◆ Task goal ◆
Can you transcribe the lines in the rows below, starting at the line that contains "Mmm, now you do" and ending after the line that contains "Golden, golden, golden as I open my eyes"?

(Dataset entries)
• • • • • • •

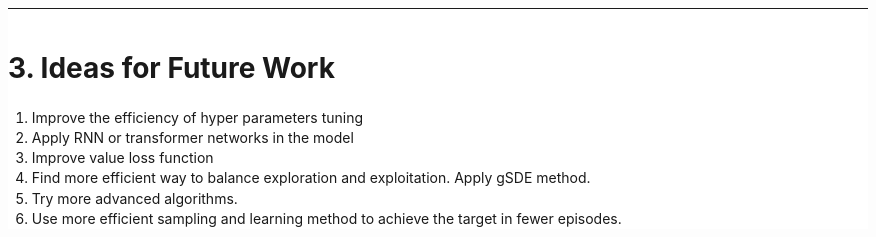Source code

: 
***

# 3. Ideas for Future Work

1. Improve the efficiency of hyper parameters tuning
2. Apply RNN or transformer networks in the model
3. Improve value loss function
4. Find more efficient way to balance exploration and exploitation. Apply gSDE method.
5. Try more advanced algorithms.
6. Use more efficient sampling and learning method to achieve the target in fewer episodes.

• • • • • • •

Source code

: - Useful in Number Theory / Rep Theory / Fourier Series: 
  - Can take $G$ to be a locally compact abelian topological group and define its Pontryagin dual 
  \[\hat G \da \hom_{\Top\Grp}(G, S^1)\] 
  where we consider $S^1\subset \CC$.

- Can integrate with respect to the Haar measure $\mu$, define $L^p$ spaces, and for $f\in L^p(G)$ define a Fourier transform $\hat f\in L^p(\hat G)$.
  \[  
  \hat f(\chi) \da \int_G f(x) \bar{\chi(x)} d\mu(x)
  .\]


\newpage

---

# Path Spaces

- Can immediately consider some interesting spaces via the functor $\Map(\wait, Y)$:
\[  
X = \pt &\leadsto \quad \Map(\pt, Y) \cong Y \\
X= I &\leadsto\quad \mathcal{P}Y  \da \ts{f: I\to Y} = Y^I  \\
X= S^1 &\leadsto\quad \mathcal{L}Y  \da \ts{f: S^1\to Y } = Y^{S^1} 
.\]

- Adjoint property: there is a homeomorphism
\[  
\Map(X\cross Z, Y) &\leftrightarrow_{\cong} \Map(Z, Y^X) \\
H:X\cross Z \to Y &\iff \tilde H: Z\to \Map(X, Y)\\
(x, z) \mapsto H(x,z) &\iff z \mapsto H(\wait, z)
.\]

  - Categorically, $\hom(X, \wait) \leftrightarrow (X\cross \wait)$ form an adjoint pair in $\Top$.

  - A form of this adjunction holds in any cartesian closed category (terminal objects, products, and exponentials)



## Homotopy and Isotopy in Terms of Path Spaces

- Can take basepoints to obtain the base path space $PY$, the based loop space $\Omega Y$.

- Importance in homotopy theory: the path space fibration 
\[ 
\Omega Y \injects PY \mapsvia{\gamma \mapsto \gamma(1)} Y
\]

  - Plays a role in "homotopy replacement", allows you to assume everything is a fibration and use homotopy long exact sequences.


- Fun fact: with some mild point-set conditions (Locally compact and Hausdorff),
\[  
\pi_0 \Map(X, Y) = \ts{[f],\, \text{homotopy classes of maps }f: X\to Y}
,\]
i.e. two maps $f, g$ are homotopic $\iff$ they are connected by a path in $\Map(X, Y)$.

• • • • • • •

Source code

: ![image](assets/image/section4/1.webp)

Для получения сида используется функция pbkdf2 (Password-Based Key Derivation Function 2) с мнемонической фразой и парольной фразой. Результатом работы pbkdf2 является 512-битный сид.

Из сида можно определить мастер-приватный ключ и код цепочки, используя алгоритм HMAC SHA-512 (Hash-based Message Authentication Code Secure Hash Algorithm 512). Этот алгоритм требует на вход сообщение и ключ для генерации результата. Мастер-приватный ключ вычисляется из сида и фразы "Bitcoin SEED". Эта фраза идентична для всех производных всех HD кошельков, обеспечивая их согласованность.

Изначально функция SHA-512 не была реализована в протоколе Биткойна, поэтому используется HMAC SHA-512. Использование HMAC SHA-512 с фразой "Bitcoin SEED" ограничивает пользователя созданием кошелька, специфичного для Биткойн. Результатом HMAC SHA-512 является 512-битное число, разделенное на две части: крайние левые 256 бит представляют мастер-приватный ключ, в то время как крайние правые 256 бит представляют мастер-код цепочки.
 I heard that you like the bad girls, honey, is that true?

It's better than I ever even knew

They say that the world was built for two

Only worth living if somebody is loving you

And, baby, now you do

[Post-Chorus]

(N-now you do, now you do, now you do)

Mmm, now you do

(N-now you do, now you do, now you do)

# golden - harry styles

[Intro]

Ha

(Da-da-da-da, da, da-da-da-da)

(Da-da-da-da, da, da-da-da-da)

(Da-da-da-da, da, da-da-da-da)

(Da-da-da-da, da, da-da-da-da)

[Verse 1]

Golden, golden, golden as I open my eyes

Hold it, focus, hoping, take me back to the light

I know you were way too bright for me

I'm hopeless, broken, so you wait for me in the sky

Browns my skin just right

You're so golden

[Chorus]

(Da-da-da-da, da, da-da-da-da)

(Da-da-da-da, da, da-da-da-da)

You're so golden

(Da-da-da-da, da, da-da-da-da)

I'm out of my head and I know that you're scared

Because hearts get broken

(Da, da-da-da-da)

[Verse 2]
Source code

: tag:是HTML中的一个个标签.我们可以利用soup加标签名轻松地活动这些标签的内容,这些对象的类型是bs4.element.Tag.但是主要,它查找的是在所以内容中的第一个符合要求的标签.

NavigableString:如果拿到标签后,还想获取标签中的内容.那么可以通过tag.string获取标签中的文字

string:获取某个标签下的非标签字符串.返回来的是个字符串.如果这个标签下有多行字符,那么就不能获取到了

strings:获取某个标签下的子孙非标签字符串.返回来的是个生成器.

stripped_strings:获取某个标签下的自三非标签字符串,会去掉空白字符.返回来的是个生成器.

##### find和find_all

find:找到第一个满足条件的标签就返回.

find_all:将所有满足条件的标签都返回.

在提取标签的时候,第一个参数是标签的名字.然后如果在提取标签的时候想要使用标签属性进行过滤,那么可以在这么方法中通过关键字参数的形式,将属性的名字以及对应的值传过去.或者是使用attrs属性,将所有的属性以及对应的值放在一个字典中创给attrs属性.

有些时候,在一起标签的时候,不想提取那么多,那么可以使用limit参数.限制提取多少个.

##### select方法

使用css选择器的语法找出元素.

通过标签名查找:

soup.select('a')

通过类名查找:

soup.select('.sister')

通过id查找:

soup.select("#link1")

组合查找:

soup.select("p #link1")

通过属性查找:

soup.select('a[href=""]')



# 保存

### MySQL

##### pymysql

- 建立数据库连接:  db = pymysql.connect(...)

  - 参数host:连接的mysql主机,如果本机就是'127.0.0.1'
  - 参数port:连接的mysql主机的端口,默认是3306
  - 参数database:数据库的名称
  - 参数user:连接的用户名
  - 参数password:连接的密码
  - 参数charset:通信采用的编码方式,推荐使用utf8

• • • • • • •

◆ Task solution ◆
Mmm, now you do

(N-now you do, now you do, now you do)

# golden - harry styles

[Intro]

Ha

(Da-da-da-da, da, da-da-da-da)

(Da-da-da-da, da, da-da-da-da)

(Da-da-da-da, da, da-da-da-da)

(Da-da-da-da, da, da-da-da-da)

[Verse 1]

Golden, golden, golden as I open my eyes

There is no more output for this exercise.